● Problem statement
Return the lines of all the entries below word for word, leaving the pictures out of your answer.

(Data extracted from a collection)
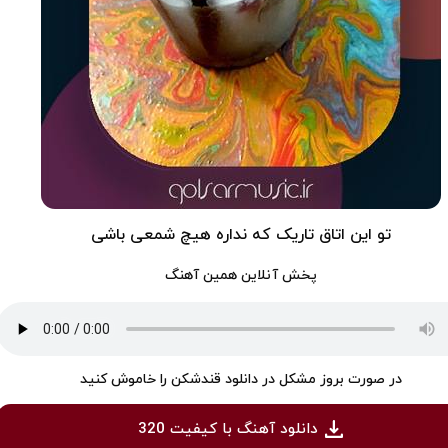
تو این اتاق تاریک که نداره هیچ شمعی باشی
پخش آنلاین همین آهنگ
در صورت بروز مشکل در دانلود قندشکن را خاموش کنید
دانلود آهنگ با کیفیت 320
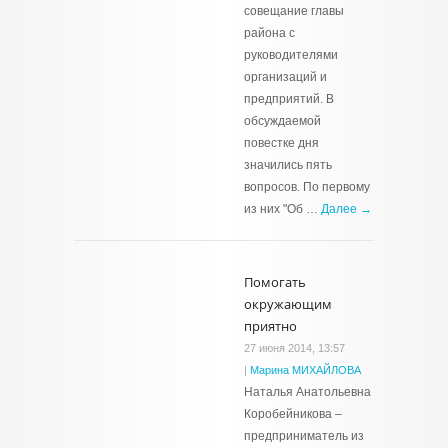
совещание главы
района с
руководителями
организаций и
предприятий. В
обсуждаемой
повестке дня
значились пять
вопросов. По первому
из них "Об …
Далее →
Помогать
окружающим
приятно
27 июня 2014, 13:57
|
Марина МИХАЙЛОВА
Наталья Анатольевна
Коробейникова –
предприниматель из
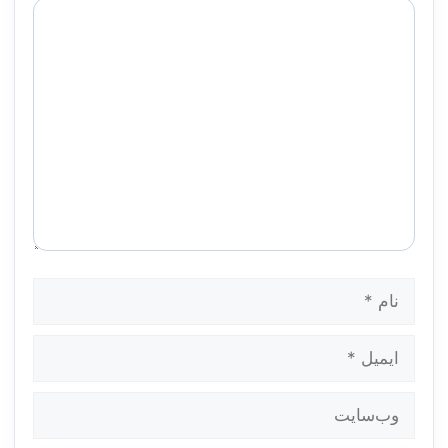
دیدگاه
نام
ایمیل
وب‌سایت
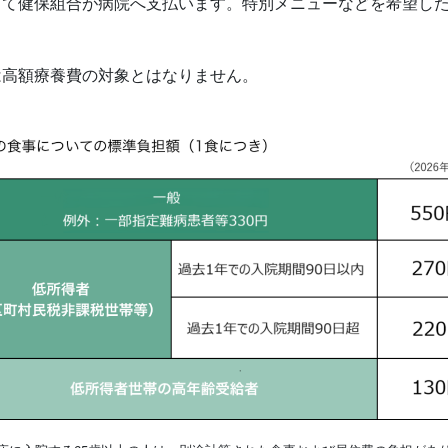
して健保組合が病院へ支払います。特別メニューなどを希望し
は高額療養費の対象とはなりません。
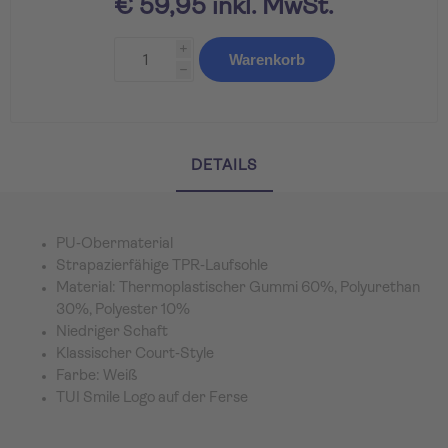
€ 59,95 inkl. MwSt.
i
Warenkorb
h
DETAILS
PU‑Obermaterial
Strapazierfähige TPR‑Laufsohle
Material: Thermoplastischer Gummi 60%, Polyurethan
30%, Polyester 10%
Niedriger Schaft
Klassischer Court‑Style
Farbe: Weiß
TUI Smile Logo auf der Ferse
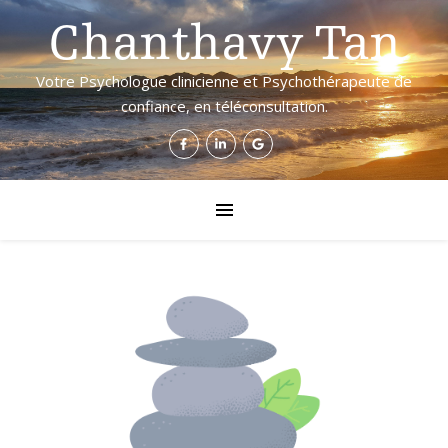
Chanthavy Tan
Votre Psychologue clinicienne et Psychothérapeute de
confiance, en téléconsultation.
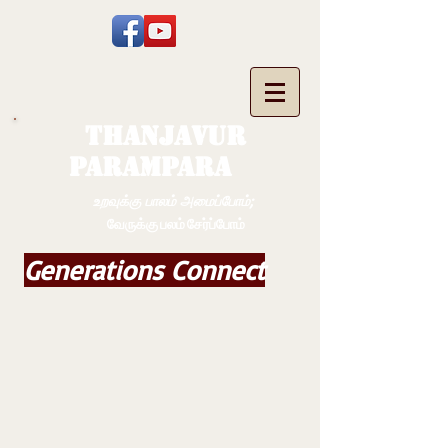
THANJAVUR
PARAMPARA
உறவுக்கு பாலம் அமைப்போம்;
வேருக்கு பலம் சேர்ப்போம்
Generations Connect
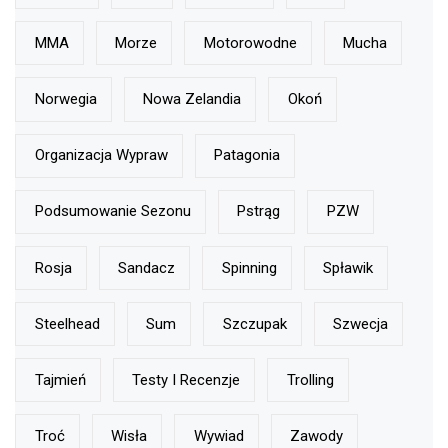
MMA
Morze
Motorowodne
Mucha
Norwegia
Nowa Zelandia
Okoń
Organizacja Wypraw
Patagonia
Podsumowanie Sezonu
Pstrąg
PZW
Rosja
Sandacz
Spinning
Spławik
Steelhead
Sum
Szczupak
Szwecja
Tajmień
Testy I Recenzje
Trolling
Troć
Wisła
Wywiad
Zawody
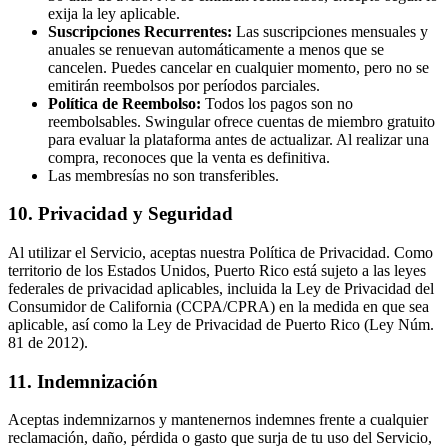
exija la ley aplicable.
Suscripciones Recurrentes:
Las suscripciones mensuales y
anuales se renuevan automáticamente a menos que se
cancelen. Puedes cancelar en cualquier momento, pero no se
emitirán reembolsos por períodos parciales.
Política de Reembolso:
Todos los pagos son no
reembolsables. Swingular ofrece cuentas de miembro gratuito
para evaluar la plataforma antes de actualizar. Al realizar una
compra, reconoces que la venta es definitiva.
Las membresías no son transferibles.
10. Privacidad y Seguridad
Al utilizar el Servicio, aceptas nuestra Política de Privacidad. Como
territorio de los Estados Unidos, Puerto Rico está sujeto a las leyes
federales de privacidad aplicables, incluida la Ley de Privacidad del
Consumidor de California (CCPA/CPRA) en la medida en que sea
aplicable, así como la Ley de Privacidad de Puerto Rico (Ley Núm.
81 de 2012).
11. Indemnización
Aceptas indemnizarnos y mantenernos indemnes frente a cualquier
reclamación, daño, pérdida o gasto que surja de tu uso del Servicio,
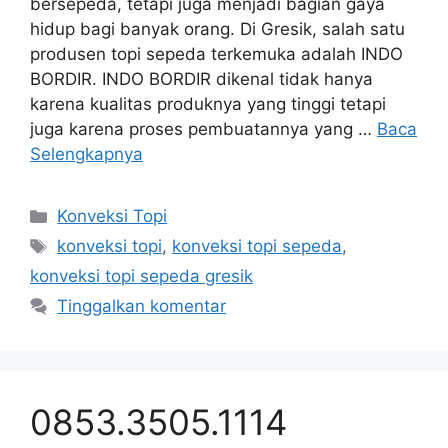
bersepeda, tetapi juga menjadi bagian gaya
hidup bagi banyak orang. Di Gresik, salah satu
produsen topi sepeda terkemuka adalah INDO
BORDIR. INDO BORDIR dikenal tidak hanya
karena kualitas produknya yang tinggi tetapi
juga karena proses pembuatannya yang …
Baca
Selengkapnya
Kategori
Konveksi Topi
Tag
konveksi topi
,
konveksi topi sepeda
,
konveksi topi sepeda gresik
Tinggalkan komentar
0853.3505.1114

● The completed task
تو این اتاق تاریک که نداره هیچ شمعی باشی
پخش آنلاین همین آهنگ
در صورت بروز مشکل در دانلود قندشکن را خاموش کنید
دانلود آهنگ با کیفیت 320
совещание главы
района с
руководителями
организаций и
предприятий. В
обсуждаемой
повестке дня
значились пять
вопросов. По первому
из них "Об …
Далее →
Помогать
окружающим
приятно
27 июня 2014, 13:57
|
Марина МИХАЙЛОВА
Наталья Анатольевна
Коробейникова –
предприниматель из
دیدگاه
نام
ایمیل
وب‌سایت
して健保組合が病院へ支払います。特別メニューなどを希望し
は高額療養費の対象とはなりません。
€ 59,95 inkl. MwSt.
i
Warenkorb
h
DETAILS
PU‑Obermaterial
Strapazierfähige TPR‑Laufsohle
Material: Thermoplastischer Gummi 60%, Polyurethan
30%, Polyester 10%
Niedriger Schaft
Klassischer Court‑Style
Farbe: Weiß
TUI Smile Logo auf der Ferse
Chanthavy Tan
Votre Psychologue clinicienne et Psychothérapeute de
confiance, en téléconsultation.
THANJAVUR
PARAMPARA
உறவுக்கு பாலம் அமைப்போம்;
வேருக்கு பலம் சேர்ப்போம்
Generations Connect
MMA
Morze
Motorowodne
Mucha
Norwegia
Nowa Zelandia
Okoń
Organizacja Wypraw
Patagonia
Podsumowanie Sezonu
Pstrąg
PZW
Rosja
Sandacz
Spinning
Spławik
Steelhead
Sum
Szczupak
Szwecja
Tajmień
Testy I Recenzje
Trolling
Troć
Wisła
Wywiad
Zawody
exija la ley aplicable.
Suscripciones Recurrentes:
Las suscripciones mensuales y
anuales se renuevan automáticamente a menos que se
cancelen. Puedes cancelar en cualquier momento, pero no se
emitirán reembolsos por períodos parciales.
Política de Reembolso:
Todos los pagos son no
reembolsables. Swingular ofrece cuentas de miembro gratuito
para evaluar la plataforma antes de actualizar. Al realizar una
compra, reconoces que la venta es definitiva.
Las membresías no son transferibles.
10. Privacidad y Seguridad
Al utilizar el Servicio, aceptas nuestra Política de Privacidad. Como
territorio de los Estados Unidos, Puerto Rico está sujeto a las leyes
federales de privacidad aplicables, incluida la Ley de Privacidad del
Consumidor de California (CCPA/CPRA) en la medida en que sea
aplicable, así como la Ley de Privacidad de Puerto Rico (Ley Núm.
81 de 2012).
11. Indemnización
Aceptas indemnizarnos y mantenernos indemnes frente a cualquier
reclamación, daño, pérdida o gasto que surja de tu uso del Servicio,
bersepeda, tetapi juga menjadi bagian gaya
hidup bagi banyak orang. Di Gresik, salah satu
produsen topi sepeda terkemuka adalah INDO
BORDIR. INDO BORDIR dikenal tidak hanya
karena kualitas produknya yang tinggi tetapi
juga karena proses pembuatannya yang …
Baca
Selengkapnya
Kategori
Konveksi Topi
Tag
konveksi topi
,
konveksi topi sepeda
,
konveksi topi sepeda gresik
Tinggalkan komentar
0853.3505.1114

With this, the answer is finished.